A schematic of where toxicity filtering slots into the broader pipeline:

Raw CommonCrawl dump
    -> URL/domain blocklist          (domain-level, pre-download)
    -> Text extraction
    -> Language identification
    -> Quality filters (perplexity, length, repetition)
    -> [Toxicity filtering]
         - URL blocklist (second pass, for missed domains)
         - Word/n-gram blocklist
         - Toxicity classifier scoring
    -> Deduplication
    -> Final corpus

The Equity Dimension

Blocklist-based filtering has an uncomfortable property: marginalised groups often discuss their own marginalisation using the same vocabulary that appears in hate speech directed at them. Reclaimed slurs, community-specific vernacular, and first-person accounts of discrimination all trip word-list filters.

The Dodge et al. (2021) audit of C4 found that documents mentioning gay, lesbian, or transgender topics were removed at roughly twice the rate of gender-neutral equivalents after blocklist filtering. Documents in African American Vernacular English were similarly over-removed.
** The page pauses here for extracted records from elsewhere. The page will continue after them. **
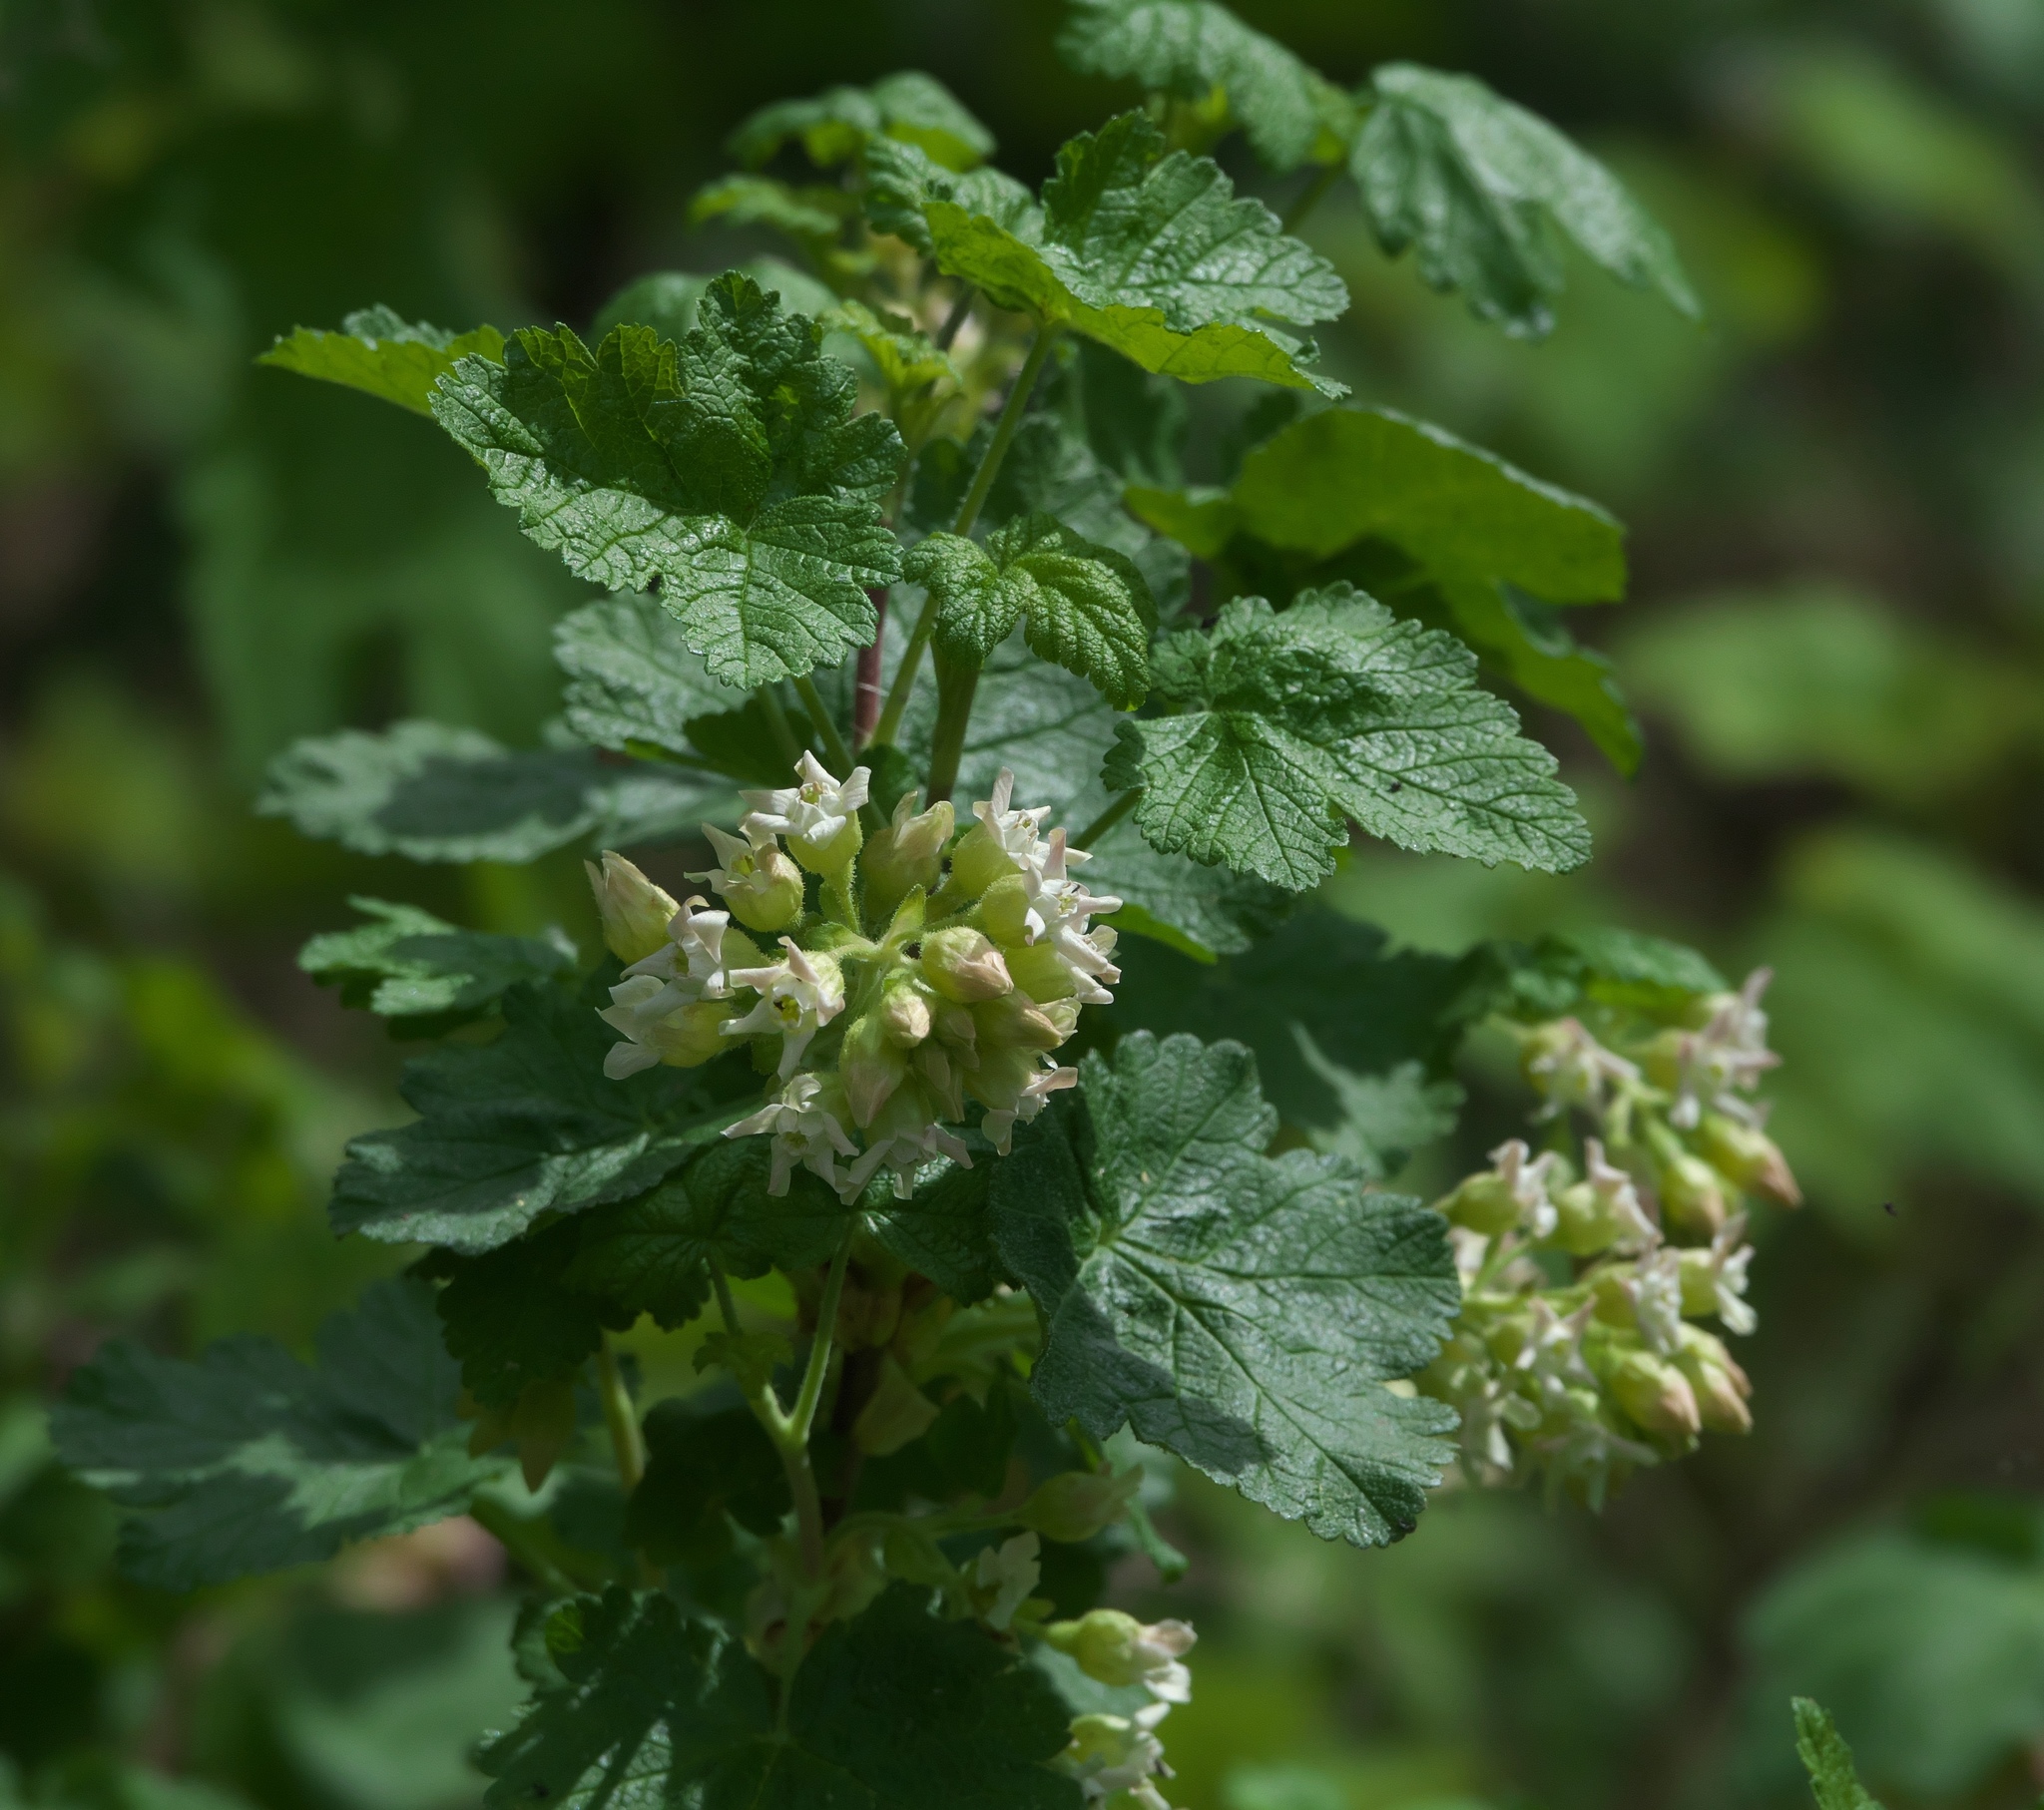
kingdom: Plantae
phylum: Tracheophyta
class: Magnoliopsida
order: Saxifragales
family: Grossulariaceae
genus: Ribes
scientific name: Ribes viscosissimum
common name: Sticky currant
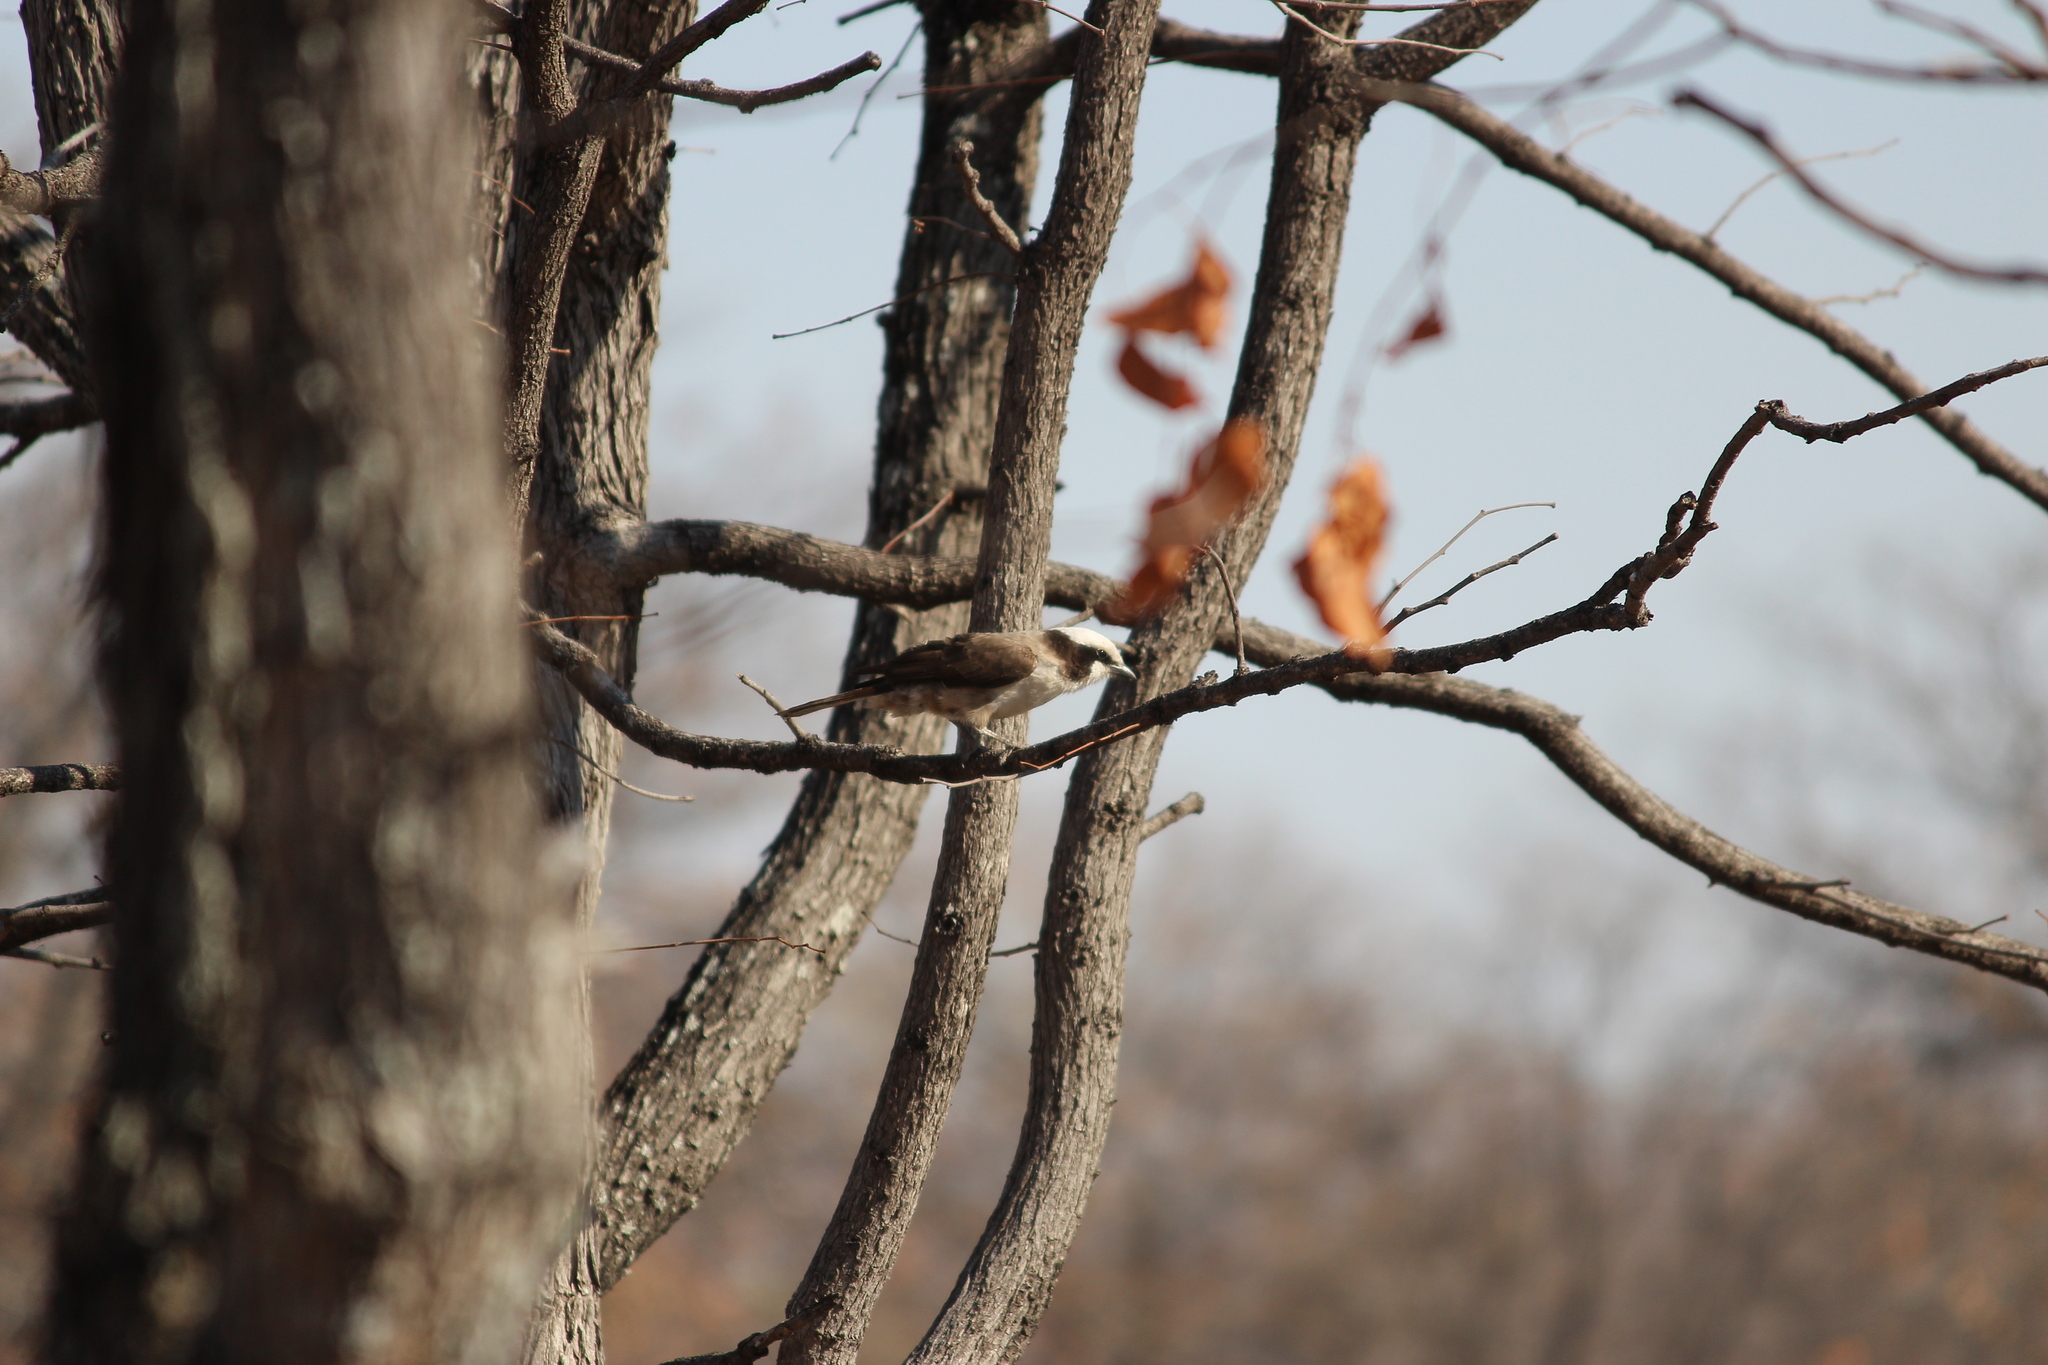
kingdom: Animalia
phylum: Chordata
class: Aves
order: Passeriformes
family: Laniidae
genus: Eurocephalus
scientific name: Eurocephalus anguitimens
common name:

This is not a minor statistical quirk; it systematically underrepresents these communities in the training corpus, which in turn affects how well the trained model handles queries from or about those communities.

Classifier-based filters can replicate and sometimes amplify this disparity if the underlying training data for the classifier is not carefully balanced. Equity-aware evaluation of toxicity filters requires measuring removal rates across community-linked topics, not just averaging across the full corpus.

When It Falls Down

False negatives at scale. FineWeb openly acknowledges that "a significant number of documents present in the final dataset could be considered to be toxic." At 15 trillion tokens, even a filter operating at 99.9% recall leaves tens of billions of tokens of harmful content. Toxicity filtering reduces the problem; it does not solve it.

Cross-lingual brittleness. Most classifiers and word lists are English-centric. Toxic content in Hindi, Arabic, or Yoruba often passes undetected, producing multilingual corpora with uneven safety properties across languages.

Code-switching and obfuscation. Deliberate evasion (h4t3, "hate but as a joke", leet-speak substitutions) fools both word-list and classifier approaches. Adversarial filtering evaluation shows that simple character substitutions suffice to defeat most deployed filters.

Threshold instability. Classifier thresholds chosen on validation sets during pipeline development may shift in their coverage as CommonCrawl dumps evolve over time (newer dumps have more social media content, different community norms, higher baseline toxicity rates). A threshold tuned on 2020 data may over- or under-filter 2024 data.

Domain erasure. Aggressive toxicity filtering has been shown to remove legal documents, clinical trials, and academic papers on sensitive topics, because content about violence, sexual abuse, or hate crimes in analytical and professional contexts matches the same surface features as genuinely harmful material.

Interaction with deduplication. Deduplication runs after toxicity filtering in most pipelines. A toxic document that survives filtering may be duplicated thousands of times, concentrating its influence far beyond what a document-level filter intended to allow.